There is nothing like a family gathering to remind you of who you are and where you come from. If Christmas dinner with the second cousins didn’t do the trick this year, there is always an interactive portraiture exhibition at the Ashburton Art Gallery that can help you to see yourself in a new light. Classic portraits by Rita Angus and Frances Hodgkins sit alongside photographs of All Black’s Supporters, while easels around the gallery encourage visitors to try their own hand at the artform. I took my visiting family to check it out, and while drawing your nearest and dearest may not be the best course of action if you are aiming to preserve civil relationships, we gave it a go and ended up seeing a new side of each other.
Mum’s favourite artwork was a sculpture of a man and his dog.

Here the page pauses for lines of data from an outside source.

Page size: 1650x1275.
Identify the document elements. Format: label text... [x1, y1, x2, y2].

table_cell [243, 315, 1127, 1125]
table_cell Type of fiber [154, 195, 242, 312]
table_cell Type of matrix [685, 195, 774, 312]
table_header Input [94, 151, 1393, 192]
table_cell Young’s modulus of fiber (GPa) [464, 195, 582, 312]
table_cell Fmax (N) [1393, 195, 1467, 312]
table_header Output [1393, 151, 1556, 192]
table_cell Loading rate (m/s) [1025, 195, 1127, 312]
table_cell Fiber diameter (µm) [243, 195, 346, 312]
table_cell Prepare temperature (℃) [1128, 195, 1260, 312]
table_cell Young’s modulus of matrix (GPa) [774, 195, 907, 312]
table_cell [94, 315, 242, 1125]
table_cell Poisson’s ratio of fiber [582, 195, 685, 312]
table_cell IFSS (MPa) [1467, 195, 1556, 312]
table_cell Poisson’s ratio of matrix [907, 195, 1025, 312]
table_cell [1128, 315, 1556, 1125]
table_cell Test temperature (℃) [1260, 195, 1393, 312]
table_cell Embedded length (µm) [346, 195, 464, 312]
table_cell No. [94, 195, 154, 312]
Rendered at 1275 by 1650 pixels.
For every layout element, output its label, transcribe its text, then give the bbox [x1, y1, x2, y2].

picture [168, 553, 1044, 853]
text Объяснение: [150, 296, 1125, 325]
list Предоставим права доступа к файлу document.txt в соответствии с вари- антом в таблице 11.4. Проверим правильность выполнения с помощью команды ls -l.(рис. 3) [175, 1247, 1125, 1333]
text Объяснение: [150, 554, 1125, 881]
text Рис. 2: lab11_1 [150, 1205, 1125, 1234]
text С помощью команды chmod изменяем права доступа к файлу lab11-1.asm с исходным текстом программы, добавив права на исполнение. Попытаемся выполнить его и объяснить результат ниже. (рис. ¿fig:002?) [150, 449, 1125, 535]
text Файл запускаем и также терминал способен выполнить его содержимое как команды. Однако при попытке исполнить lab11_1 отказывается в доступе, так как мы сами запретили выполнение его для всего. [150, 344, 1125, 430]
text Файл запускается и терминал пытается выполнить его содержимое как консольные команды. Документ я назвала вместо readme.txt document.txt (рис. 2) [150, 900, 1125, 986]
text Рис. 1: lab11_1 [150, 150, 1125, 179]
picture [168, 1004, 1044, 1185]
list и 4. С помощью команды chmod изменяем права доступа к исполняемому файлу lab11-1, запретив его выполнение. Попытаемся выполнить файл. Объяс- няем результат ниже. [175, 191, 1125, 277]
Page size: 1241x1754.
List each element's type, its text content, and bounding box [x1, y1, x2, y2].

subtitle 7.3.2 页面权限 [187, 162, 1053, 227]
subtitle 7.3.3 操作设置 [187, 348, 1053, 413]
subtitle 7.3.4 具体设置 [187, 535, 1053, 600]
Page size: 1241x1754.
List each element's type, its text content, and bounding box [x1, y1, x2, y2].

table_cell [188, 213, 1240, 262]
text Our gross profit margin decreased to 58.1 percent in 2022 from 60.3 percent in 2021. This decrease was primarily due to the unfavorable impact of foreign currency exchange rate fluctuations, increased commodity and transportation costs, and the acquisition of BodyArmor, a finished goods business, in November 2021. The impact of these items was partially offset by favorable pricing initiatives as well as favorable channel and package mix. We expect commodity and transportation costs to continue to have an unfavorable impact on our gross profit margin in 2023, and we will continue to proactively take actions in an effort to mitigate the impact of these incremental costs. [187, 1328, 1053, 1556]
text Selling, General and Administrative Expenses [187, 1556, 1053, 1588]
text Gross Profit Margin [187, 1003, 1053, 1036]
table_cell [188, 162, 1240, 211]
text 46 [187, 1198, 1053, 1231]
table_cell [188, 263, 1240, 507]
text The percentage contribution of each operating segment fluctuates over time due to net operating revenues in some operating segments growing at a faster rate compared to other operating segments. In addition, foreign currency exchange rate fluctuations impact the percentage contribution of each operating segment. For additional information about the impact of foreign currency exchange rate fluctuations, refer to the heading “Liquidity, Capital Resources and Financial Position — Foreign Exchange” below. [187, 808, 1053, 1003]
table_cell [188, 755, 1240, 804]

This may or may not have been a symptom of canine withdrawal, as she left her own pup in Auckland this Christmas and has had to do make do with skype calls home rather than having a dog on the end of her bed.
Dad preferred Nigel Brown’s lemon tree, while the rest of my cohort made a beeline for the easels. The exhibition offered my man a moment away from the in-laws to try his hand at self-portraiture. Having not sketched since third form art class, the results were impressive. He was not quite game enough to try sketching me or mum however, and decided it was safest to try the light box for drawing silhouettes. Sister two’s hat looked very stylish in profile, and there was less chance of offending her by drawing a wonky nose or forgetting to add eyebrows. (Dad’s abstract version of mum did not go down so well, largely as a result of this omission).
The artworks on display would not look out of place in a city gallery, but the best thing about the exhibition was the range of questions that accompanied the portraits, encouraging the audience to think about what their own version might look like. I never thought I would be answering questions such as ‘What am I wearing’ with ‘gumboots,’ so living in Mid Canterbury has definitely changed the version of me that would be seen in a portrait.
These days I would be with my dog, in my library, with the mountains visible in the background through the window, and there would be a bunch of home grown flowers on the side table, just for good measure. In Auckland I would have chosen a beach setting, with my family in the painting. Gumboots would definitely have been out, and the only thing in a vase would have been a sprig of the impossibly hardy rosemary from under the front steps. Moving south means I have swapped beaches for a beetroot patch and mum and dad for a mutt, but I am proud to show my family this new South Island version of their daughter, in full portrait.